Archie Gates: You are scared, right?
Conrad Vig: Maybe.
Archie Gates: The way it works is, you do the thing you are scared sh!tless of, and you get the courage AFTER you do it, not before you do it.
Conrad Vig: That’s a dumb way to work. It should be the other way around.
Archie Gates: I know. That’s the way it works.
It would certainly be easier if it was the other way around. If all of us had this magical stockpile of courage, we could easily do what we were most scared of. Arguably, then, everyone would be living their best, most expansive life. Or at least, attempting to.
But that is not how it works…
We have to take conscious action to overcome danger and face our fears. But even before we decide what action to take, we have to make another fundamental choice.
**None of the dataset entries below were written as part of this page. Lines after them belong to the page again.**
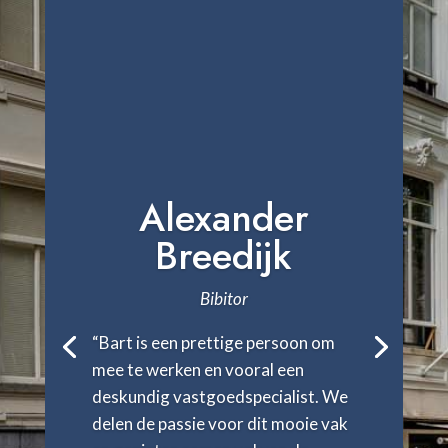
Alexander
Breedijk
Bibitor
“Bart is een prettige persoon om
mee te werken en vooral een
deskundig vastgoedspecialist. We
delen de passie voor dit mooie vak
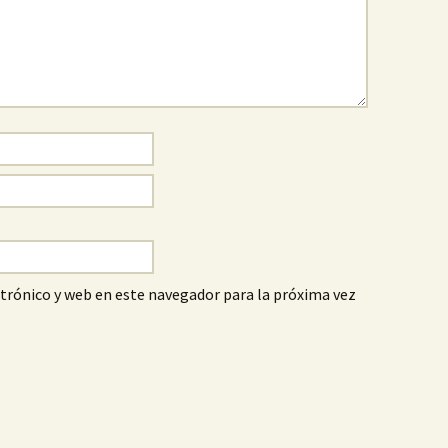
trónico y web en este navegador para la próxima vez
We have to decide whether we allow the experience of risk and fear into our daily lives.
Most of us don’t have to put our lives on the line in battle. We don’t have to showcase courage by doing something heroic. We have the luxury to wake up each morning, feeling generally safe, and go about our days choosing to act in a way that doesn’t put us at risk. We can ignore our fears and avoid going outside our comfort zone.
We don’t really need to be courageous.
Facing your fears means feeling discomfort. It means possible failure. And not everyone wants to feel discomfort. Very few of us, if any, want to risk failure.
I recently came across and watched again the now famous 2005 Stanford University commencement speech by Steve Jobs. The three stories from his life that he shares, about 1) connecting the dots after taking an unconventional path of dropping out of college, 2) having to start over after a very public failure (getting fired from Apple), and 3) his cancer diagnosis, all converge in one powerful underlying message:
Have the courage to follow your heart and intuition.
That is a wonderful, inspiring message. But what if you don’t feel courageous? What if you are terrified of change? What if you don’t want to seem a fool? What if you are struggling to make this harder choice?
“I’m convinced that the only thing that kept me going was that I loved what I did. You’ve got to find what you love,” Jobs says.
Jobs was by any measure fortunate – he found what he loved when he was young. But he was also not immune to self-doubt in the face of rejection and had to overcome many obstacles and failures before he ultimately regained his footing and built a company that is now an icon around the world.
Perhaps Jobs found the winning formula for being and staying bold. Going towards challenges, embracing risk and confronting fear will never be as easy as staying in your comfort zone, at least on the surface. But it is a much easier choice to make when you do it in the service of what you love.